Vehicles are important tools that allow flexibly in our lives. We can go shopping any time when stores are open regardless of weather. We can also drive from the east coast to the west coast of the US. My friend did so and that was an amazing trip said him. He saw many beautiful natural sceneries. While our lives are facilitated by vehicles, you may want to ask yourself the questions below:
- How do I choose a car?
- What year, make and model?
- If I have limited budget and would like to buy a used car, what features should I focus on?
Therefore, in this project I will address these questions via a machine learning approach. First, vehicle information and listed price will be scraped from TrueCar.com. Next, a feature analysis will be performed to determine what features of a vehicle will be used as input variables in the analysis. Finally, a linear regression model will be trained using these features with respect to the listed price. This model will demonstrate the relationship between these features and the listed price. This will provide some recommendations on how to choose a used car.
A total of 8691 listed used cars within 25 miles from Boston MA were scraped from TrueCar.com using beautiful soup and Python. The information contained make, year, mileage, engine size, city/highway MPG, fuel type, drive type, transmission type, and engine type. The data was cleaned to exclude the cars with incomplete information such as mileage, price, engine size, and city/highway MPG. In addition, the price range was limited to $8k — 40k to exclude overly old and luxury cars. The clean data included 6557 cars.
The top 10 most popular vehicle makes were identified from all the scraped data to understand their market popularity. From the clean data, the range of listed vehicle price was investigated to assist budget planning.
Features used as the input of the linear regression analysis contain continuous and categorical variables. The former included year, mileage, engine size, and city MPG. The latter included fuel type (gas, diesel, and hybrid), drive type (AWD, FWD, and RWD), transmission type (manual and automatic), and engine type (regular or turbocharged).
The heatmap below demonstrates pair-wise Pearson correlation coefficients between each pair of continue variables and between each continuous variable and listed car price. Highway MPG was highly correlated with city MPG (correlation coefficients of 0.91). Therefore, it was discarded in the regression modeling.
Three interaction features were added in order to improve the performance of the linear regression model. They included 1) the interaction between drive type and city MPG as rear-wheel drive layout typically generates more power using the same amount of gas as front-wheel drive does; 2) the interaction between transmission type and city MPG as manual transmission along with a high MPG could lead to a low price; 3) the interaction between fuel type and city MPG as a hybrid engine with a high city MPG typically induces high price.
Linear regression modeling
The figure below shows the workflow of linear regression modeling.
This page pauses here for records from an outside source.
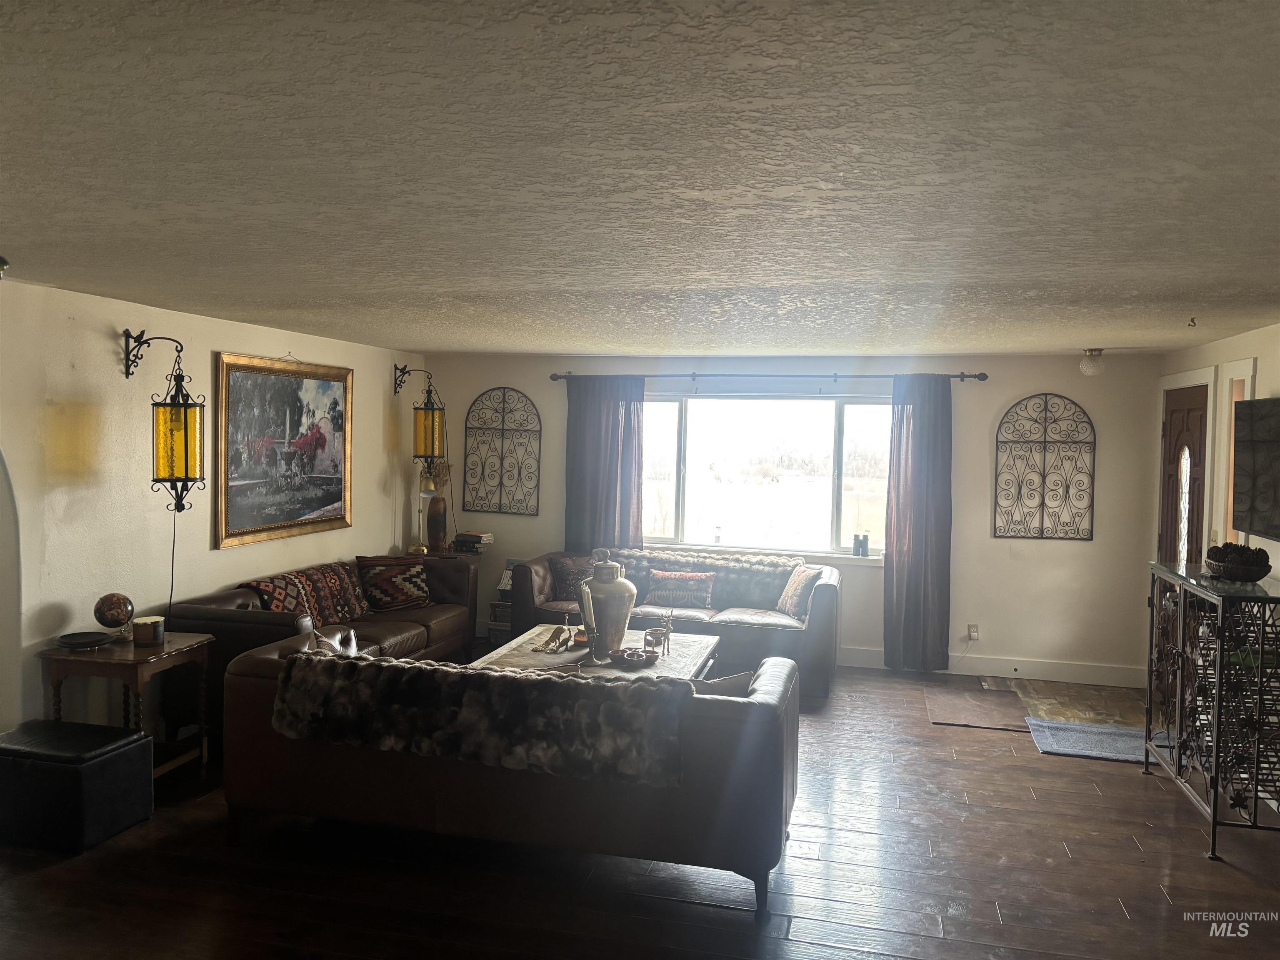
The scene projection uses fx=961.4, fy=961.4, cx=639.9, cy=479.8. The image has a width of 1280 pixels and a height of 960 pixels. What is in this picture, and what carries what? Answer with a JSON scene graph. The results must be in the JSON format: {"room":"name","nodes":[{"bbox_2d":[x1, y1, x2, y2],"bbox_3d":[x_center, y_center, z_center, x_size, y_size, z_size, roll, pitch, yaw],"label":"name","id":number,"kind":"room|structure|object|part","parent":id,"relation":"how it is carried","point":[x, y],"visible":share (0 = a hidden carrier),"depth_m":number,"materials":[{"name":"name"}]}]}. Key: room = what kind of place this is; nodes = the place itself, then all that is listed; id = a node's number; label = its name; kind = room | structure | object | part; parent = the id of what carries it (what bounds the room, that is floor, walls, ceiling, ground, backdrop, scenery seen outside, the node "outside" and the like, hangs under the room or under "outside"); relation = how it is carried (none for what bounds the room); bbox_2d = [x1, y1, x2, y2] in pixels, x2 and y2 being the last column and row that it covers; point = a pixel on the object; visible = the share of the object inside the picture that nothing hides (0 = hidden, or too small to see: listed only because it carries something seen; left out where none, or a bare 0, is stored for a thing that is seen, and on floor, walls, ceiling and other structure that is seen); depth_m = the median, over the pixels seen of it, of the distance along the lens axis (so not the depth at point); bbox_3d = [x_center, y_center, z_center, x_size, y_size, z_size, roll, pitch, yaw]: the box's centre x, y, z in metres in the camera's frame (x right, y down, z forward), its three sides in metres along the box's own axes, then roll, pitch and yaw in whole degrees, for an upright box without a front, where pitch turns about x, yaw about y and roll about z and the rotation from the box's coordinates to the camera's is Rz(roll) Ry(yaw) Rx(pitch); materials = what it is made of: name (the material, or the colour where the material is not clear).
{"room":"living room","nodes":[
{"label":"living room","id":0,"kind":"room"},
{"bbox_2d":[0,280,431,747],"bbox_3d":[-2.830,0.279,4.367,0.169,2.343,7.706,2,3,14],"label":"left wall","id":1,"kind":"structure","parent":0,"point":[101,340],"depth_m":4.87,"materials":[{"name":"paint"}]},
{"bbox_2d":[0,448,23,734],"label":"archway","id":2,"kind":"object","parent":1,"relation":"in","point":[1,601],"visible":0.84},
{"bbox_2d":[120,329,205,511],"bbox_3d":[-2.410,-0.302,4.864,0.372,0.918,0.244,2,3,14],"label":"wall lantern","id":3,"kind":"object","parent":1,"relation":"attached to","point":[173,410],"visible":0.99,"depth_m":4.81,"materials":[{"name":"black metal"}]},
{"bbox_2d":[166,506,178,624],"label":"lamp cord","id":4,"kind":"object","parent":3,"relation":"hanging from","point":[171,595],"visible":0.76,"depth_m":5.11,"materials":[{"name":"black plastic"}]},
{"bbox_2d":[215,351,353,548],"bbox_3d":[-2.230,-0.203,6.141,0.045,1.129,1.372,2,3,14],"label":"framed painting","id":5,"kind":"object","parent":1,"relation":"attached to","point":[332,506],"visible":0.99,"depth_m":6.04},
{"bbox_2d":[395,362,446,466],"bbox_3d":[-1.712,-0.517,7.513,0.379,0.777,0.249,2,3,14],"label":"wall lantern","id":6,"kind":"object","parent":1,"relation":"attached to","point":[433,410],"visible":1,"depth_m":7.45,"materials":[{"name":"black metal"}]},
{"bbox_2d":[0,0,1279,354],"bbox_3d":[0.160,-0.828,3.568,6.119,0.117,8.142,2,3,14],"label":"ceiling","id":7,"kind":"structure","parent":0,"point":[441,286],"depth_m":2.21,"materials":[{"name":"paint"}]},
{"bbox_2d":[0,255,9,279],"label":"ceiling light","id":8,"kind":"object","parent":7,"relation":"attached to","point":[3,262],"visible":1,"depth_m":3.45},
{"bbox_2d":[1078,347,1104,376],"bbox_3d":[2.936,-0.759,6.250,0.148,0.170,0.149,2,3,14],"label":"ceiling light","id":9,"kind":"object","parent":7,"relation":"attached to","point":[1095,356],"visible":0.99,"depth_m":6.20,"materials":[{"name":"white"}]},
{"bbox_2d":[1186,315,1197,327],"bbox_3d":[2.562,-0.733,4.458,0.055,0.047,0.053,2,3,14],"label":"ceiling hook","id":10,"kind":"object","parent":7,"relation":"attached to","point":[1193,321],"visible":0.98,"depth_m":4.46,"materials":[{"name":"metal"}]},
{"bbox_2d":[0,660,1279,959],"bbox_3d":[-0.012,1.588,3.453,6.498,0.101,8.348,2,3,14],"label":"floor","id":11,"kind":"structure","parent":0,"point":[1058,856],"depth_m":3.70,"materials":[{"name":"brown wood"}]},
{"bbox_2d":[0,718,154,852],"bbox_3d":[-2.438,1.267,4.046,0.583,0.398,0.439,2,3,14],"label":"storage ottoman","id":12,"kind":"object","parent":11,"relation":"on","point":[141,743],"visible":0.99,"depth_m":3.87,"materials":[{"name":"black leather"}]},
{"bbox_2d":[39,630,214,776],"bbox_3d":[-2.424,1.114,4.578,0.536,0.658,0.570,2,3,14],"label":"side table","id":13,"kind":"object","parent":11,"relation":"on","point":[178,646],"visible":0.67,"depth_m":4.45,"materials":[{"name":"brown wood"}]},
{"bbox_2d":[55,630,111,649],"bbox_3d":[-2.563,0.743,4.424,0.228,0.036,0.234,2,3,14],"label":"dish","id":14,"kind":"object","parent":13,"relation":"on","point":[80,641],"visible":0.98,"depth_m":4.43,"materials":[{"name":"black ceramic"}]},
{"bbox_2d":[93,592,134,642],"bbox_3d":[-2.507,0.655,4.588,0.165,0.239,0.166,-1,3,-33],"label":"globe","id":15,"kind":"object","parent":13,"relation":"on","point":[118,601],"visible":0.99,"depth_m":4.53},
{"bbox_2d":[132,614,165,646],"bbox_3d":[-2.324,0.712,4.549,0.138,0.116,0.139,2,3,14],"label":"candle","id":16,"kind":"object","parent":13,"relation":"on","point":[138,636],"visible":0.99,"depth_m":4.50,"materials":[{"name":"wax"}]},
{"bbox_2d":[167,550,479,747],"bbox_3d":[-1.877,0.979,6.093,0.884,0.808,2.245,2,3,14],"label":"leather sofa","id":17,"kind":"object","parent":11,"relation":"on","point":[245,625],"visible":0.34,"depth_m":5.66,"materials":[{"name":"brown leather"}]},
{"bbox_2d":[240,561,372,626],"bbox_3d":[-1.993,0.724,5.842,0.418,0.343,0.919,2,3,14],"label":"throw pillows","id":18,"kind":"object","parent":17,"relation":"on","point":[271,590],"visible":0.76,"depth_m":5.77,"materials":[{"name":"fabric"}]},
{"bbox_2d":[355,555,430,611],"bbox_3d":[-1.661,0.712,6.503,0.535,0.360,0.267,-1,3,-37],"label":"throw pillow","id":19,"kind":"object","parent":17,"relation":"on","point":[383,590],"visible":0.99,"depth_m":6.41,"materials":[{"name":"fabric"}]},
{"bbox_2d":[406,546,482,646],"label":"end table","id":20,"kind":"object","parent":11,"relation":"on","point":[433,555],"visible":0.17,"depth_m":7.50,"materials":[{"name":"brown wood"}]},
{"bbox_2d":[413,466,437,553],"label":"table lamp","id":21,"kind":"object","parent":20,"relation":"on","point":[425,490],"visible":0.89,"depth_m":7.35,"materials":[{"name":"gold metal"}]},
{"bbox_2d":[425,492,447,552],"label":"vase","id":22,"kind":"object","parent":20,"relation":"on","point":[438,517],"visible":0.98,"depth_m":7.38,"materials":[{"name":"brown"}]},
{"bbox_2d":[453,530,494,552],"bbox_3d":[-1.328,0.485,7.664,0.254,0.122,0.240,2,3,14],"label":"book stack","id":23,"kind":"object","parent":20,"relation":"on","point":[470,536],"visible":0.99,"depth_m":7.58,"materials":[{"name":"paper"}]},
{"bbox_2d":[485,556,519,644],"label":"stack","id":24,"kind":"object","parent":11,"relation":"on","point":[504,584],"visible":0.34,"depth_m":7.48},
{"bbox_2d":[222,632,801,922],"bbox_3d":[-0.514,1.118,4.090,2.312,0.779,0.977,2,3,14],"label":"leather sofa","id":25,"kind":"object","parent":11,"relation":"on","point":[759,708],"visible":0.76,"depth_m":3.60,"materials":[{"name":"leather"}]},
{"bbox_2d":[307,627,364,657],"bbox_3d":[-1.438,0.860,4.515,0.219,0.343,0.452,2,3,14],"label":"throw pillow","id":26,"kind":"object","parent":25,"relation":"on","point":[353,649],"visible":0.33,"depth_m":4.48,"materials":[{"name":"fabric"}]},
{"bbox_2d":[272,649,689,785],"bbox_3d":[-0.590,0.884,3.709,1.595,0.310,0.453,2,3,14],"label":"fur throw","id":27,"kind":"object","parent":25,"relation":"on","point":[467,676],"visible":0.96,"depth_m":3.52,"materials":[{"name":"fabric"}]},
{"bbox_2d":[689,670,755,696],"bbox_3d":[0.264,0.920,3.849,0.475,0.341,0.200,2,3,14],"label":"throw pillow","id":28,"kind":"object","parent":25,"relation":"on","point":[727,681],"visible":0.29,"depth_m":3.78,"materials":[{"name":"grey fabric"}]},
{"bbox_2d":[477,624,720,679],"bbox_3d":[-0.221,1.229,5.551,1.151,0.458,1.402,2,3,14],"label":"coffee table","id":29,"kind":"object","parent":11,"relation":"on","point":[565,654],"visible":0.39,"depth_m":5.48,"materials":[{"name":"wood"}]},
{"bbox_2d":[532,624,574,653],"bbox_3d":[-0.487,0.903,5.553,0.220,0.131,0.287,2,3,14],"label":"figurine","id":30,"kind":"object","parent":29,"relation":"on","point":[552,638],"visible":0.99,"depth_m":5.54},
{"bbox_2d":[577,577,599,652],"bbox_3d":[-0.286,0.754,5.323,0.105,0.419,0.110,2,3,14],"label":"candle holder","id":31,"kind":"object","parent":29,"relation":"on","point":[586,625],"visible":0.99,"depth_m":5.29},
{"bbox_2d":[580,550,637,659],"bbox_3d":[-0.179,0.699,5.416,0.316,0.575,0.317,2,3,14],"label":"urn","id":32,"kind":"object","parent":29,"relation":"on","point":[626,590],"visible":0.97,"depth_m":5.32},
{"bbox_2d":[610,646,657,668],"bbox_3d":[-0.029,0.972,5.266,0.272,0.066,0.271,2,3,14],"label":"decorative bowl","id":33,"kind":"object","parent":29,"relation":"on","point":[629,654],"visible":0.99,"depth_m":5.22,"materials":[{"name":"brown"}]},
{"bbox_2d":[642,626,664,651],"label":"bowl","id":34,"kind":"object","parent":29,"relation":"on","point":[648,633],"visible":0.98,"depth_m":5.48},
{"bbox_2d":[642,610,674,655],"bbox_3d":[0.104,0.862,5.442,0.194,0.241,0.089,1,2,-1],"label":"deer figurine","id":35,"kind":"object","parent":29,"relation":"on","point":[668,627],"visible":1,"depth_m":5.43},
{"bbox_2d":[500,543,840,701],"bbox_3d":[0.236,0.963,7.026,2.386,0.835,0.956,2,3,14],"label":"leather sofa","id":36,"kind":"object","parent":11,"relation":"on","point":[825,587],"visible":0.46,"depth_m":6.73,"materials":[{"name":"leather"}]},
{"bbox_2d":[547,554,597,602],"bbox_3d":[-0.465,0.737,7.120,0.460,0.333,0.224,2,3,14],"label":"throw pillow","id":37,"kind":"object","parent":36,"relation":"on","point":[568,571],"visible":0.66,"depth_m":7.06,"materials":[{"name":"fabric"}]},
{"bbox_2d":[643,569,714,608],"bbox_3d":[0.278,0.780,6.841,0.501,0.252,0.168,2,3,14],"label":"throw pillow","id":38,"kind":"object","parent":36,"relation":"on","point":[663,582],"visible":0.99,"depth_m":6.78,"materials":[{"name":"fabric"}]},
{"bbox_2d":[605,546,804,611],"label":"fur throw","id":39,"kind":"object","parent":36,"relation":"on","point":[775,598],"visible":0.65,"depth_m":6.89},
{"bbox_2d":[775,564,822,619],"bbox_3d":[1.101,0.777,6.673,0.196,0.346,0.425,0,3,-15],"label":"throw pillow","id":40,"kind":"object","parent":36,"relation":"on","point":[801,587],"visible":0.91,"depth_m":6.57,"materials":[{"name":"fabric"}]},
{"bbox_2d":[925,683,1029,731],"bbox_3d":[2.150,1.452,6.173,0.564,0.010,0.897,2,3,14],"label":"mat","id":41,"kind":"object","parent":11,"relation":"on","point":[960,719],"visible":0.99,"depth_m":6.10,"materials":[{"name":"brown carpet"}]},
{"bbox_2d":[985,675,1144,729],"bbox_3d":[2.860,1.457,6.308,0.997,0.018,1.070,2,3,14],"label":"rug","id":42,"kind":"object","parent":11,"relation":"on","point":[1042,700],"visible":0.62,"depth_m":6.30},
{"bbox_2d":[1024,717,1149,761],"bbox_3d":[2.674,1.490,5.486,0.831,0.014,0.586,2,3,14],"label":"door mat","id":43,"kind":"object","parent":11,"relation":"on","point":[1079,727],"visible":0.75,"depth_m":5.49,"materials":[{"name":"carpet"}]},
{"bbox_2d":[1143,557,1279,857],"bbox_3d":[2.735,0.997,4.467,0.451,1.088,1.110,2,3,14],"label":"console table","id":44,"kind":"object","parent":11,"relation":"on","point":[1215,808],"visible":0.97,"depth_m":4.18,"materials":[{"name":"black metal"}]},
{"bbox_2d":[1204,542,1270,581],"bbox_3d":[2.721,0.370,4.385,0.286,0.165,0.290,2,3,14],"label":"decorative bowl","id":45,"kind":"object","parent":44,"relation":"on","point":[1257,573],"visible":0.96,"depth_m":4.31,"materials":[{"name":"brown wood"}]},
{"bbox_2d":[416,350,1162,684],"bbox_3d":[0.935,0.212,7.478,5.619,2.335,0.187,2,3,14],"label":"back wall","id":46,"kind":"structure","parent":0,"point":[1029,380],"depth_m":7.00,"materials":[{"name":"paint"}]},
{"bbox_2d":[461,387,542,514],"bbox_3d":[-1.133,-0.241,7.872,0.670,1.020,0.035,2,3,14],"label":"metal wall decor","id":47,"kind":"object","parent":46,"relation":"attached to","point":[502,434],"visible":1,"depth_m":7.87,"materials":[{"name":"metal"}]},
{"bbox_2d":[637,389,894,562],"bbox_3d":[0.902,-0.044,7.447,2.474,1.294,0.134,2,3,14],"label":"window","id":48,"kind":"structure","parent":46,"relation":"in","point":[849,514],"depth_m":7.45,"materials":[{"name":"clear glass"}]},
{"bbox_2d":[852,533,869,556],"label":"binoculars","id":49,"kind":"object","parent":48,"relation":"on","point":[862,547],"visible":1,"depth_m":7.05,"materials":[{"name":"black"}]},
{"bbox_2d":[548,370,989,381],"bbox_3d":[0.892,-0.787,7.272,3.268,0.073,0.138,2,3,14],"label":"curtain rod","id":50,"kind":"object","parent":46,"relation":"attached to","point":[981,375],"visible":0.87,"depth_m":7.19,"materials":[{"name":"metal"}]},
{"bbox_2d":[564,374,646,551],"bbox_3d":[-0.287,0.235,7.471,0.673,2.107,0.107,2,3,14],"label":"left curtain","id":51,"kind":"object","parent":50,"relation":"hanging from","point":[616,428],"visible":0.68,"depth_m":7.46,"materials":[{"name":"fabric"}]},
{"bbox_2d":[882,372,952,672],"bbox_3d":[2.005,0.311,6.893,0.518,2.189,0.113,2,3,14],"label":"right curtain","id":52,"kind":"object","parent":50,"relation":"hanging from","point":[913,560],"visible":0.96,"depth_m":6.90,"materials":[{"name":"fabric"}]},
{"bbox_2d":[966,623,979,640],"bbox_3d":[2.403,1.098,6.935,0.070,0.116,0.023,2,3,14],"label":"wall socket","id":53,"kind":"object","parent":46,"relation":"attached to","point":[973,633],"visible":0.98,"depth_m":6.93,"materials":[{"name":"white plastic"}]},
{"bbox_2d":[840,645,1144,686],"bbox_3d":[1.448,1.329,7.240,4.458,0.131,0.018,2,3,14],"label":"baseboard","id":54,"kind":"structure","parent":46,"relation":"attached to","point":[862,657],"depth_m":6.98,"materials":[{"name":"white paint"}]},
{"bbox_2d":[992,392,1096,541],"bbox_3d":[2.891,-0.093,6.873,0.660,1.053,0.035,2,3,14],"label":"metal wall decor","id":55,"kind":"object","parent":46,"relation":"attached to","point":[1045,410],"visible":1,"depth_m":6.87,"materials":[{"name":"metal"}]},
{"bbox_2d":[1154,323,1279,567],"bbox_3d":[2.951,0.402,3.844,0.163,2.333,5.966,2,3,14],"label":"right wall","id":56,"kind":"structure","parent":0,"point":[1273,386],"depth_m":5.39,"materials":[{"name":"paint"}]},
{"bbox_2d":[1158,382,1208,566],"bbox_3d":[3.468,0.444,6.180,0.114,2.078,0.878,2,3,14],"label":"front door","id":57,"kind":"structure","parent":56,"relation":"in","point":[1175,423],"depth_m":6.14,"materials":[{"name":"brown wood"}]},
{"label":"oval glass insert","id":58,"kind":"part","parent":57,"relation":"part of","materials":[{"name":"white glass"}]},
{"bbox_2d":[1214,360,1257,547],"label":"sidelight window","id":59,"kind":"structure","parent":56,"relation":"in","point":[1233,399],"depth_m":5.46,"materials":[{"name":"white"}]},
{"bbox_2d":[1231,396,1279,541],"bbox_3d":[3.009,-0.047,4.412,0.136,0.665,1.133,2,3,14],"label":"television","id":60,"kind":"object","parent":56,"relation":"attached to","point":[1257,447],"visible":1,"depth_m":4.69,"materials":[{"name":"black"}]}
]}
First, the entire data was split into training and testing datasets. (80% vs 20%). Second, with the feature engineering performed above, the training dataset was used to perform linear regression with a ridge regularization for a 5-fold cross validation. Third, the best penalty strength (alpha=3.6) resulting in the minimum mean squared error was identified from a pre-defined range -0.5–5 (with an increment of 0.8). Next, a final linear regression model using ridge regression with the best performing penalty strength was trained based on the complete training dataset. Finally, the performance of the fitted regression model was verified using the independent testing data.
Results and Discussion
For all the scraped vehicles, the top 10 most popular makes were listed (figure below). Among them, the top 3 most popular vehicle makes were Toyota, Honda, and Ford, suggesting they have a hot market near the great Boston area.
The histogram below demonstrates that most of the cars of interest are priced within ~$12k — ~$30k. Therefore, it is important to plan a budget for buying a used car. This price range may not be affordable for some people to pay off at purchase. They may seek for a loan offered by dealerships. They usually offer a lower rate for used car.
The subplot below on the left shows the comparison between the predicted and actual listed price. The training and testing R² achieved 0.74 and 0.72, respectively. The testing mean squared error was $3008, suggesting the predicted price had an average difference of $3008 relative to the actual listed price. To examine the residuals plot (middle subplot below), a linear regression analysis was performed between the residuals and predicted price. Both the resulting slope and R² were 0 suggesting no specific pattern and trend between the variables. The Q-Q plot (left subplot below) indicates that residuals followed a normal distribution but with negative skewness. Therefore, the listed price is more likely to be underestimated, which is consistent with the left subplot comparing the predicted and actual listed price. Underestimations were observed for the prices below $12k and over $30k as the scraped data did not contain sufficient information of this price range. However, the regression model performed well within the price range between $12k and $30k.
The figure below illustrates the import vehicle features that potentially affect vehicle price. Front-wheel drive layout most likely lowered car price. Other features including high mileage, high city MPG, and the use of gas also reduced price, but not as much as front-wheel drive layout. However, a very recent car equipped with a large-sized turbocharged engine and rear-wheel drive layout could have a high price. The hybrid engine was also likely to increase vehicle price.
In this analysis, an exploratory investigation and linear regression were conducted in order to provide recommendations on buying a used car. First, customers may focus on the top 3 most popular makes, i.e. Toyota, Honda, and Ford. Be prepared for the price range of ~$12k — ~$30k. Finally, the following features could be focused on to choose a cheap used car:
- Front-wheel drive
- Certain amount of mileage
- Small-sized engine
- High city MPG
- Gas engine, not hybrid
- Not too recent